William Buckingham "Father Bill" Curtis (January 17, 1837 – June 30, 1900) was one of the most important proponents of organized athletics in the late 1800s in America. Curtis had a remarkable career as a competitor, official, sports editor, organizer, and administrator. He was known as "Father Bill" in the athletic world. The death of Curtis at the age of 63 while climbing Mount Washington brought forth an outpouring of testimonials from the sports world and recognition as a "father of American amateur athletics".

==Early life==
Curtis was born in Vermont and was a sickly child, having contracted tuberculosis at about 10 years old. In 1850, his family moved to Chicago, and he soon enrolled in Wabash College where he quickly became a leader in many sports. After a couple of years, he changed enrollment to Bell's Commercial College but continued to focus on athletics. When the Civil War started, Curtis joined the Illinois Volunteers and served until the war was over.

==Career==

Curtis actively competed from the age of 17 to 43 and included championships in gymnastics, rowing, weightlifting, and sprinting. In 1853, in his first public competition, he won nine events in the games of the Chicago Caledonian Club at the age of 17. In 1860, Curtis and his friend John C. Babcock managed Hubert Ottignon's Metropolitan Gymnasium in Chicago. From 1853 to 1872, Curtis did not lose a race in the 100-yard dash until he eventually lost to Harry Buermeyer. Curtis was also a three-time national champion in the hammer throw. Curtis and Buermeyer were considered the strongest men of their time. Curtis successfully lifted over 3600 lb in a "back" lift.

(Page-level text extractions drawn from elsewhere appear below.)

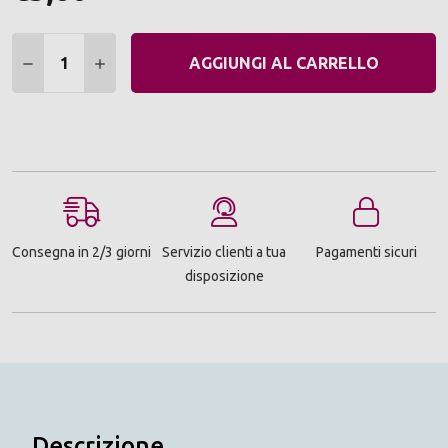
Quantità:
DIMINUIRE QUANTITÀ:
AUMENTARE QUANTITÀ:
AGGIUNGI AL CARRELLO
Consegna in 2/3 giorni
Servizio clienti a tua
Pagamenti sicuri
disposizione
Descrizione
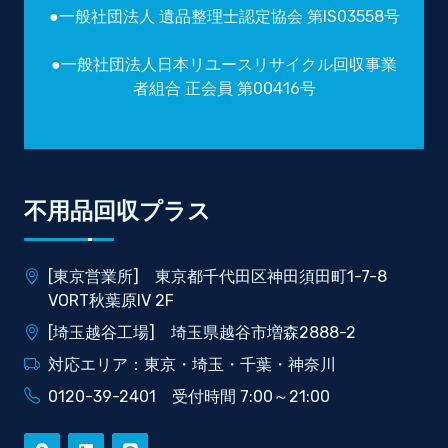
●一般社団法人 遺品整理士認定協会 第IS03558号
●一般社団法人日本リユースリサイクル回収事業
者組合 正会員 第00416号
不用品回収プラス
[東京営業所] 東京都千代田区神田須田町1-7-8
VORT秋葉原IV 2F
[埼玉越谷工場] 埼玉県越谷市増森2888-2
対応エリア：東京・埼玉・千葉・神奈川
0120-39-2401 受付時間 7:00～21:00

Curtis helped create several amateur clubs around the country. He founded the New York Athletic Club (N.Y.A.C.) with Buermeyer and Babcock in 1868, and he was the first president of the club. In 1872, he opened the Chicago Athletic Club. Around 1880, Curtis founded the Fresh Air Club to encourage members in New York City to have outdoor exercise in rural areas. Curtis helped found the Amateur Athletic Union in 1888, which eventually became the U.S. Olympic Committee. After retiring from athletics, Curtis became the managing editor of New York City's sports newspaper, the Spirit of the Times.

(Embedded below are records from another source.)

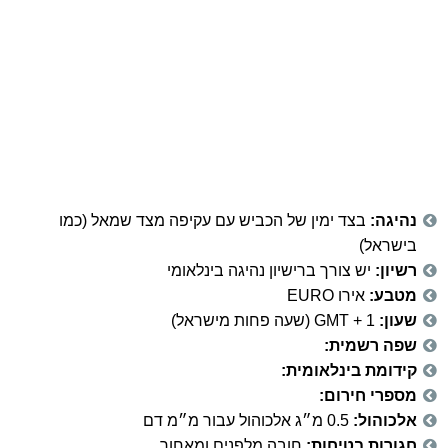
נהיגה:
בצד ימין של הכביש עם עקיפה מצד שמאל (כמו
בישראל)
רשיון:
יש צורך ברישיון נהיגה בינלאומי
מטבע:
אירו EURO
שעון:
GMT + 1 (שעה פחות מישראל)
שפה רשמית:
קידומת בינלאומית:
מספרי חירום:
אלכוהול:
0.5 מ״ג אלכוהול עבור מ״מ דם
חגורות בטיחות:
חובה מלפנים ומאחור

He died on June 30, 1900, during an ice storm on Mount Washington in New Hampshire. He is buried in Woodlawn Cemetery in the Bronx, New York City.

==Legacy==
His referee services were in high demand by the Intercollegiate Athletic Association. Throughout his life Curtis strove to purify sports of fraud and corruption.

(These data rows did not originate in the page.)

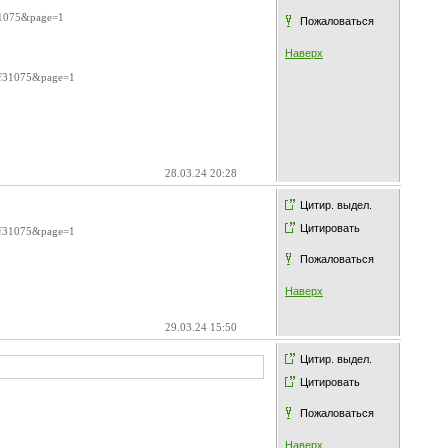
f31075&page=1
Пожаловаться
Наверх
7af31075&page=1
28.03.24 20:28
Цитир. выдел.
Цитировать
7af31075&page=1
Пожаловаться
Наверх
29.03.24 15:50
Цитир. выдел.
Цитировать
Пожаловаться
Наверх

W. B. Curtis was a devotee of speed skating. In the Spirit of The Times, he covered developments in local and international speed-skating and compiled lists of skating records. He was selected as first president of the National Amateur Skating Association in 1884. Curtis was also an enthusiastic recreational skater and led skating tours on lakes and rivers with the Fresh Air Club. He would scout out the route by skating it himself beforehand and write reports in The Spirit of the Times, under the name "The Pathfinder".

Curtis was also a regular contributor to the outdoor sports magazine, Outing.

He was inducted into the USA Track & Field Hall of Fame in 1979.